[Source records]
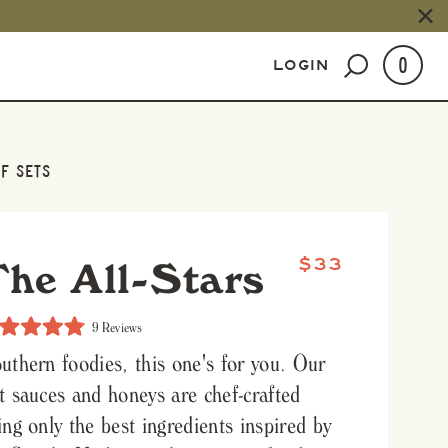
0
LOGIN
F SETS
The All-Stars
$33
Click
9
Reviews
to
ed
scroll
uthern foodies, this one's for you. Our
to
reviews
t sauces and honeys are chef-crafted
s
ing only the best ingredients inspired by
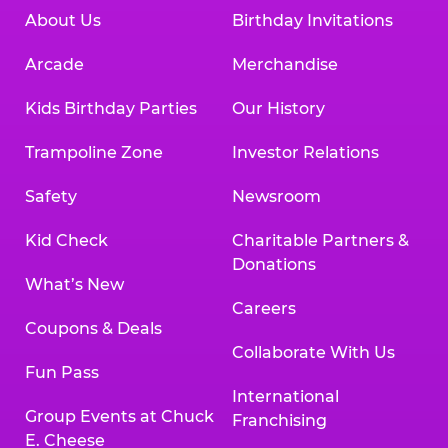
About Us
Birthday Invitations
Arcade
Merchandise
Kids Birthday Parties
Our History
Trampoline Zone
Investor Relations
Safety
Newsroom
Kid Check
Charitable Partners &
Donations
What’s New
Careers
Coupons & Deals
Collaborate With Us
Fun Pass
International
Group Events at Chuck
Franchising
E. Cheese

* **Your goal**
Please copy the entries in full. Leave each image out.

* **Exercise solution**
0
LOGIN
F SETS
The All-Stars
$33
Click
9
Reviews
to
ed
scroll
uthern foodies, this one's for you. Our
to
reviews
t sauces and honeys are chef-crafted
s
ing only the best ingredients inspired by
About Us
Birthday Invitations
Arcade
Merchandise
Kids Birthday Parties
Our History
Trampoline Zone
Investor Relations
Safety
Newsroom
Kid Check
Charitable Partners &
Donations
What’s New
Careers
Coupons & Deals
Collaborate With Us
Fun Pass
International
Group Events at Chuck
Franchising
E. Cheese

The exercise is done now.